Por último um comentário sobre paradigma da gestão de pessoas, que tem vindo a alterar-se nas últimas décadas. Aquilo que era considerado o mais fundamental no passado, eram os conhecimentos técnicos (hard Skills), já não é atualmente, visto como suficiente, sendo necessário algo diferenciador e que mantenha as pessoas em linha com as exigências do mercado competitivo atual. É nesta ótica que somos remetidos para a consciencialização de que o desenvolvimento pessoal e das competências comportamentais (soft skills) individuais é algo cada vez mais crucial.
As competências comportamentais, remetem para a forma como as pessoas interagem e se relacionam com as outras e para a forma como agem face a certas temáticas e encaram o trabalho. Estas podem parecer menos relevantes, mas no fundo são aquelas que, muitas vezes, permitem distinguir os melhores profissionais. Se os trabalhadores de uma empresa tiverem a mesma formação técnica e o mesmo nível de qualificação, há que haver algo mais que os diferencie, sendo as competências comportamentais a chave para o fazer.

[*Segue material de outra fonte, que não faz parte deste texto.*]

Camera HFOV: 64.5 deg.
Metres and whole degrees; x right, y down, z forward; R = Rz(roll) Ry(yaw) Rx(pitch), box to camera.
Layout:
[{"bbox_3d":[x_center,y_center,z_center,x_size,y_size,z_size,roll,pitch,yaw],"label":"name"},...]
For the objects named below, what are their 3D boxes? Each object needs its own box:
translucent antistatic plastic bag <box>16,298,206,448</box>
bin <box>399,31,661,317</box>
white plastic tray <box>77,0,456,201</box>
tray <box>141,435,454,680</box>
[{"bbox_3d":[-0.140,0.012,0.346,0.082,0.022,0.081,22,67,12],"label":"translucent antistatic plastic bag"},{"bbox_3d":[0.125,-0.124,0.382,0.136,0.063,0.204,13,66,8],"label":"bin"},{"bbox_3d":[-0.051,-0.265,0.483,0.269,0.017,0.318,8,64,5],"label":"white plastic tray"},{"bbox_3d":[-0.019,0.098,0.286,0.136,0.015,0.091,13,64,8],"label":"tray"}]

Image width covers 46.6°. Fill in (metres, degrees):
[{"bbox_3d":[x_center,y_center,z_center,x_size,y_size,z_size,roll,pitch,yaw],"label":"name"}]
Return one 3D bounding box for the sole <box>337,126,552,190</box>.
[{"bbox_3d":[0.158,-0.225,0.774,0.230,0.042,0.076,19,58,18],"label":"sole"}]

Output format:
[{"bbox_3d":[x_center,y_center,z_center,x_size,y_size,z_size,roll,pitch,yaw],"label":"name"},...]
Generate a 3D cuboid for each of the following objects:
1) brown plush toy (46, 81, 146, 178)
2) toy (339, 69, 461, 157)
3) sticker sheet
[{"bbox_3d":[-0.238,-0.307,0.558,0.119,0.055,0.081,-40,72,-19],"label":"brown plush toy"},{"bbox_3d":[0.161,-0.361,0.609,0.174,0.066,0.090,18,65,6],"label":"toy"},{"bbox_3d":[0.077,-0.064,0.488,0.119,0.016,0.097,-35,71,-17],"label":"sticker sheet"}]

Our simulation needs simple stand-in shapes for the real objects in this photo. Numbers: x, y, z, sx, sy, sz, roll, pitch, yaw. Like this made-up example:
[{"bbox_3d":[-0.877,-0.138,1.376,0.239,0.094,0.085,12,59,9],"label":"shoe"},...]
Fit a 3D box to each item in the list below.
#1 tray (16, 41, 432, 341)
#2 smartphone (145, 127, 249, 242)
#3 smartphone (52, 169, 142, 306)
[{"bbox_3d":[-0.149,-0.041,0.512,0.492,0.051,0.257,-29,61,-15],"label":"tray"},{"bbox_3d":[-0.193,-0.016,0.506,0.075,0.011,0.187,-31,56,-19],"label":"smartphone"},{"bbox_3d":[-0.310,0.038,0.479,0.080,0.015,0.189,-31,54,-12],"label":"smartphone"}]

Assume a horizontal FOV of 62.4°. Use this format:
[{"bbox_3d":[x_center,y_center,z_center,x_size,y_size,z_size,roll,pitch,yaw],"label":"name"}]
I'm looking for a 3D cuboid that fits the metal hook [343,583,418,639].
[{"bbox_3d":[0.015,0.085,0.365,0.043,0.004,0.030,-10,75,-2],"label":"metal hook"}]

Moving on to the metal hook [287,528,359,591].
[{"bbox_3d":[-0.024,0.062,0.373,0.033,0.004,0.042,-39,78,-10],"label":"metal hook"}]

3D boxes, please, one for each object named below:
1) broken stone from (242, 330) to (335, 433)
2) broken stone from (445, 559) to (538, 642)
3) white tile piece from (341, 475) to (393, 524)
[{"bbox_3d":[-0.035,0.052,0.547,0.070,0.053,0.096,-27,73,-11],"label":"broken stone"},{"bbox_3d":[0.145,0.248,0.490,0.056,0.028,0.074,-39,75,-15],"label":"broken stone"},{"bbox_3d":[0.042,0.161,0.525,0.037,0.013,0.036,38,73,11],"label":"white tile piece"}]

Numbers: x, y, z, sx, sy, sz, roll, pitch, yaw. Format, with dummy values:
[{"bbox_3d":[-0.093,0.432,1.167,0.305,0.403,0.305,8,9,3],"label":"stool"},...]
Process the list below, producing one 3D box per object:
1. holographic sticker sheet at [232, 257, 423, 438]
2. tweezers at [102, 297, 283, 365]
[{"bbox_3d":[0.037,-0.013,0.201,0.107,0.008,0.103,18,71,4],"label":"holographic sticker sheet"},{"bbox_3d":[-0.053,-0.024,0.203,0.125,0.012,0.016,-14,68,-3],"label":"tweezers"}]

As mudanças que ocorrem atualmente nas empresas, a uma velocidade cada vez maior, são muitas vezes geradoras de incertezas e ambiguidade, levando a que haja uma maior complexidade nos contextos em que as pessoas têm que trabalhar. Assim, competências como adaptação, resiliência e flexibilidade tornam-se imperativas. Os líderes e colaboradores que forem capazes de as demonstrar serão, certamente, aqueles mais capacitados para resolver problemas e aqueles que são vistos como mais competentes e merecedores de recompensas. Há muitos mais exemplos de competências que podemos mencionar, e que têm grande importância, algumas das mais debatidas são: comunicação, liderança, motivação, trabalho em equipa. O investimento no desenvolvimento das competências organizacionais assumirá um papel determinante no futuro das pessoas e das organizações, e por isso devemos ter foco nesta dimensão, como um dos papéis mais importante da gestão de pessoas.
Em jeito de conclusão, deixo a mensagem, de que os profissionais de RH, têm de assumir a liderança estratégica das organizações como fonte de inspiração para os seus membros, e é isso que se lhes pede.